Results for ""
MIT researchers develop a new computational model that may be able to identify antibody drugs that can target a variety of infectious diseases. This work could enable researchers to sift through millions of possible antibodies to identify those that could be used to treat SARS-CoV-2 and other infectious diseases.
“Our method allows us to scale, whereas others do not, to the point where we can actually find a few needles in the haystack,” says Bonnie Berger, the Simons Professor of Mathematics, the head of the Computation and Biology group at MIT’s Computer Science and Artificial Intelligence Laboratory (CSAIL), and one of the senior authors of the new study. “If we could help to stop drug companies from going into clinical trials with the wrong thing, it would really save a lot of money.”
The technique, which focuses on modelling the hypervariable regions of antibodies, also holds the potential for analyzing entire antibody repertoires from individual people. This could be useful for studying the immune response of people who are super responders to diseases such as HIV to help figure out why their antibodies fend off the virus so effectively.
Hypervariable regions vary in length but usually contain fewer than 40 amino acids. It has been estimated that the human immune system can produce up to 1 quintillion different antibodies by changing the sequence of these amino acids, helping to ensure that the body can respond to a huge variety of potential antigens. Those sequences aren’t evolutionarily constrained the same way that other protein sequences are, so it’s difficult for large language models to learn to predict their structures accurately.
To model those hypervariable regions, the researchers created two modules that build on existing protein language models. One of these modules was trained on hypervariable sequences from about 3,000 antibody structures found in the Protein Data Bank (PDB), allowing it to learn which sequences tend to generate similar structures. The other module was trained on data that correlates about 3,700 antibody sequences to how strongly they bind three different antigens.
The resulting computational model, known as AbMap, can predict antibody structures and binding strength based on their amino acid sequences. To demonstrate the usefulness of this model, the researchers used it to predict antibody structures that would strongly neutralize the spike protein of the SARS-CoV-2 virus.
The researchers started with a set of antibodies that had been predicted to bind to this target, then generated millions of variants by changing the hypervariable regions.

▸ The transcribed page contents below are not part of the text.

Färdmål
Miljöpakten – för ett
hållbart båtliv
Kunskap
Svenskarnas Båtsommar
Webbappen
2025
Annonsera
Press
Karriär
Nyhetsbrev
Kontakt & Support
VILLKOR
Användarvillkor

Their model was able to identify antibody structures that would be the most successful, much more accurately than traditional protein-structure models based on large language models.

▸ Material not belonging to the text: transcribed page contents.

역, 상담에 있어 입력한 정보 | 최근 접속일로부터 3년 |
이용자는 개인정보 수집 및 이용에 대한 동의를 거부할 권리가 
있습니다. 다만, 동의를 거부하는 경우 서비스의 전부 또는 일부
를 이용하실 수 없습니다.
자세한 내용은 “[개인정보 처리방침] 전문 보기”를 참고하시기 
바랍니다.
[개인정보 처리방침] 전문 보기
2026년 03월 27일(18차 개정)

Then, the researchers took the additional step of clustering the antibodies into groups that had similar structures. They chose antibodies from each of these clusters to test experimentally, working with researchers at Sanofi. Those experiments found that 82 per cent of these antibodies had better binding strength than the original antibodies that went into the model.
Identifying a variety of good candidates early in the development process could help drug companies avoid spending a lot of money on testing candidates that end up failing later on, the researchers say.

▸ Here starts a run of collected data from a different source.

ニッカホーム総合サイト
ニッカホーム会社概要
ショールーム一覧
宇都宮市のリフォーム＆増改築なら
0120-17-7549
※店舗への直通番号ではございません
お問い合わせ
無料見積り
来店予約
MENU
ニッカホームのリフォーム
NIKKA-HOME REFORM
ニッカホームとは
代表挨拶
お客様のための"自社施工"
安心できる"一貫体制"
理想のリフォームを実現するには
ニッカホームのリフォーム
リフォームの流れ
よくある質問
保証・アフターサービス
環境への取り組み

Using this technique, researchers could also try to answer some longstanding questions about why different people respond to infection differently. For example, why do some people develop much more severe forms of COVID-19, and why do some people who are exposed to HIV never become infected?
Scientists have been trying to answer those questions by performing single-cell RNA sequencing of immune cells from individuals and comparing them — a process known as antibody repertoire analysis. Previous work has shown that antibody repertoires from two different people may overlap as little as 10 per cent. However, sequencing doesn’t offer as comprehensive a picture of antibody performance as structural information because two antibodies that have different sequences may have similar structures and functions.
The new model can help to solve that problem by quickly generating structures for all of the antibodies found in an individual. In this study, the researchers showed that when the structure is taken into account, there is much more overlap between individuals than the 10 per cent seen in sequence comparisons. They now plan to further investigate how these structures may contribute to the body’s overall immune response against a particular pathogen.